Quanto ao A7, sei que é mais novo e não tem as características pelas quais os outros armazéns foram tombados (já ouvi de um arquiteto amigo que ele é uma imitação barata dos outros). Também sei que os órgãos que trabalham com a questão de patrimônio já se pronunciaram sem restrição quanto à demolição. Mas não se trata da preservação da unidade autônoma A7 e, sim, do conjunto arquitetônico dos armazéns, que dá a identidade ao perfil da cidade. Assim, da mesma forma que foi preservada a caixa d’água de Petrópolis, que não tem características arquitetônicas relevantes, a preservação do A7 se dá dentro do contexto de conjunto e patrimônio afetivo da população. A demolição dele para dar lugar a um shopping center ainda torna mais difícil a aceitação.
Embora, como tu dizes, o projeto seja sensível à preservação dos bens, até porque são tombados, a construção de edifícios na orla e do referido shopping irão alterar o perfil de Porto Alegre. E é contra isso que tem gente que se insurge. Tenho certeza de que todos querem o Cais Mauá de volta, mas percebo que muita gente não quer pagar um preço tão alto, quanto a modificação de um de seus mais caros cartões postais.
Sinceramente, Rodrigo, gostaria muito de continuar o diálogo contigo. Pensa na possibilidade. Obrigada, novamente, pela tua intervenção.
Abraço
Jacqueline
Olá Jacqueline,
Este não é um canal adequado, do meu ponto de vista, para conversar sobre um projeto tão complexo numa área tão querida da nossa cidade. Toda discussão feita em facebook, blog, jornal, IAB, manifestações, tratam muito, mas muito superficialmente o tema e muitas vezes de forma até maldosa ou com segundas intenções (talvez entenda isto pela total falta de desinformação das pessoas, pela multiplicação de opiniões rasas sobre o assunto, ou porque sempre tem alguém querendo aparecer num processo grande como esse).
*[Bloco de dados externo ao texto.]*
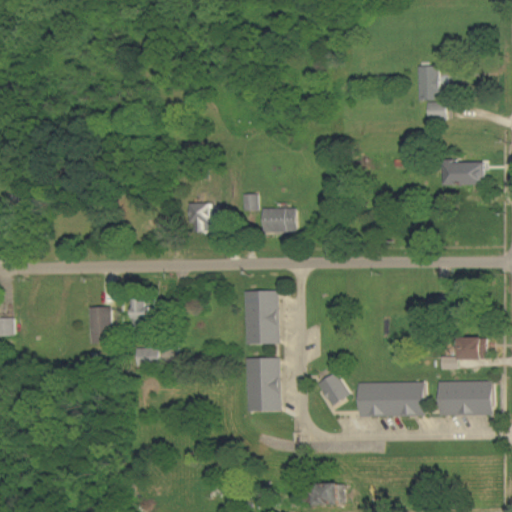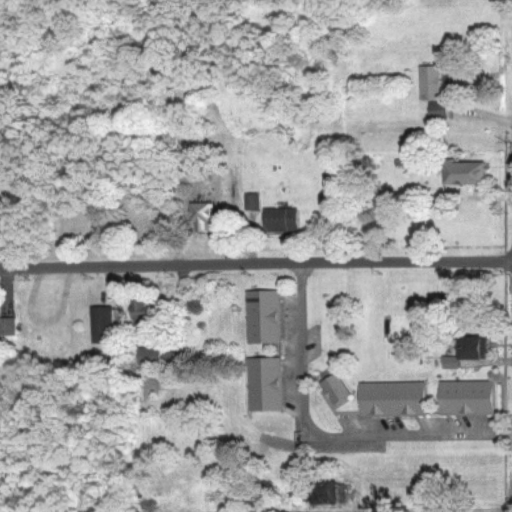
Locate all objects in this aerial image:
building: (434, 84)
building: (442, 112)
building: (470, 174)
building: (255, 203)
building: (205, 218)
building: (5, 219)
building: (284, 221)
road: (256, 263)
building: (149, 315)
building: (266, 319)
building: (106, 327)
building: (9, 328)
building: (479, 349)
building: (153, 354)
road: (301, 364)
building: (454, 364)
building: (268, 386)
building: (338, 390)
building: (469, 399)
building: (396, 400)
road: (425, 437)
road: (429, 494)
building: (335, 495)
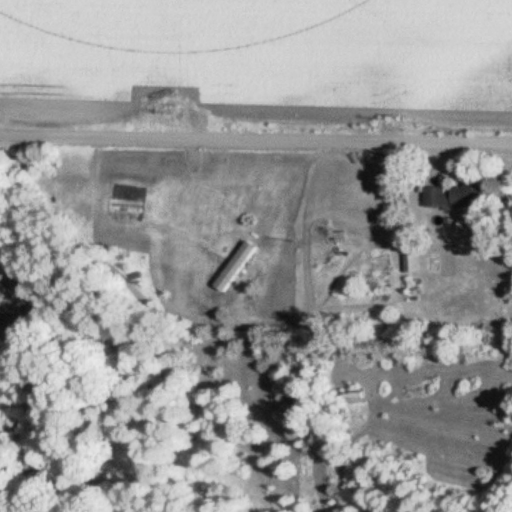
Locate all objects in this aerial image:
road: (256, 137)
building: (456, 197)
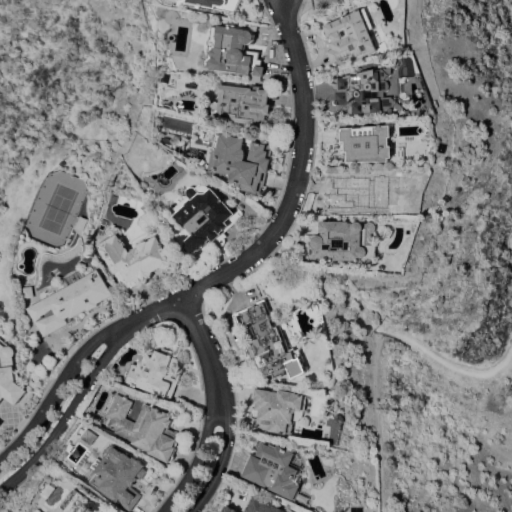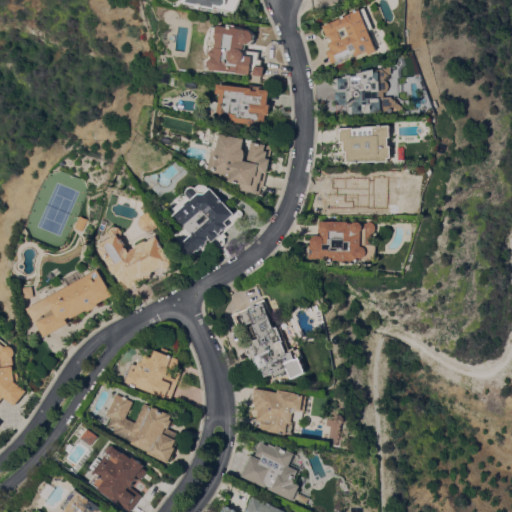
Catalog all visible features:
building: (220, 4)
road: (299, 5)
building: (351, 35)
building: (348, 36)
building: (235, 52)
building: (368, 91)
building: (359, 92)
building: (245, 103)
building: (244, 104)
building: (368, 142)
building: (368, 143)
building: (241, 161)
building: (241, 161)
road: (288, 206)
building: (206, 217)
building: (205, 218)
building: (149, 221)
building: (343, 240)
building: (347, 241)
building: (133, 257)
building: (134, 257)
building: (73, 301)
building: (72, 302)
road: (198, 336)
road: (381, 341)
building: (271, 342)
building: (154, 373)
building: (156, 373)
building: (8, 376)
building: (9, 376)
road: (55, 388)
building: (278, 409)
building: (281, 409)
road: (66, 413)
building: (141, 426)
building: (144, 427)
road: (223, 445)
road: (200, 447)
building: (273, 469)
building: (278, 471)
building: (117, 475)
building: (119, 476)
building: (82, 503)
building: (82, 503)
building: (259, 506)
building: (260, 506)
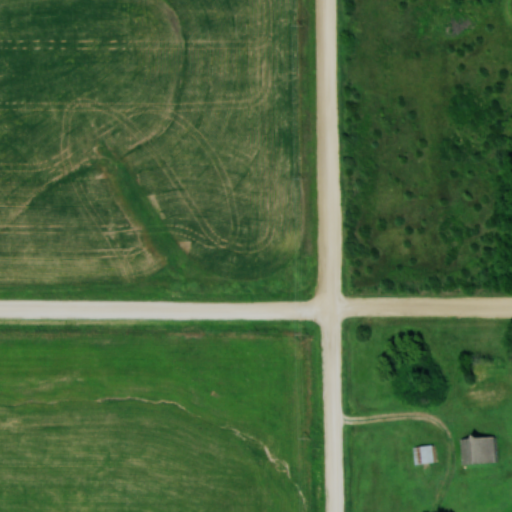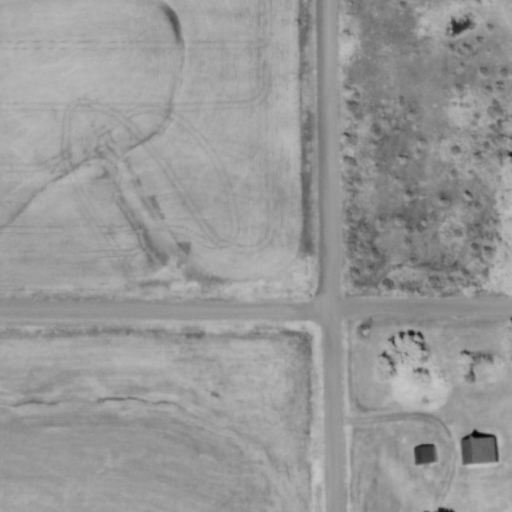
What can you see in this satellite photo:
road: (341, 255)
road: (255, 295)
building: (480, 369)
building: (480, 450)
building: (426, 455)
Eu conheço muito bem todo o processo, os problemas enfrentados, burocracias…estou nessa deste 2009. Eu sempre me mantive aberto a qualquer um a falar sobre o projeto (inclusive o apresentei algumas vezes em pequenas aulas em faculdades de arquitetura), mas não posso responder oficialmente pelo Cais ou pela Prefeitura, apenas posso expor meu ponto de vista e esclarecer alguns pontos que acabam tornando uma dimensão absurda pela total falta de informação.
Abs,
Rodrigo Poltosi
Concordo, Rodrigo! Aqui não é o lugar adequado. Poderíamos marcar um encontro, para que tu pudesse mostrar os projetos, explicar, enfim, iniciar uma canal de comunicação. Seria uma forma de esclarecer e dar informações. Talvez um pequeno grupo mais interessado.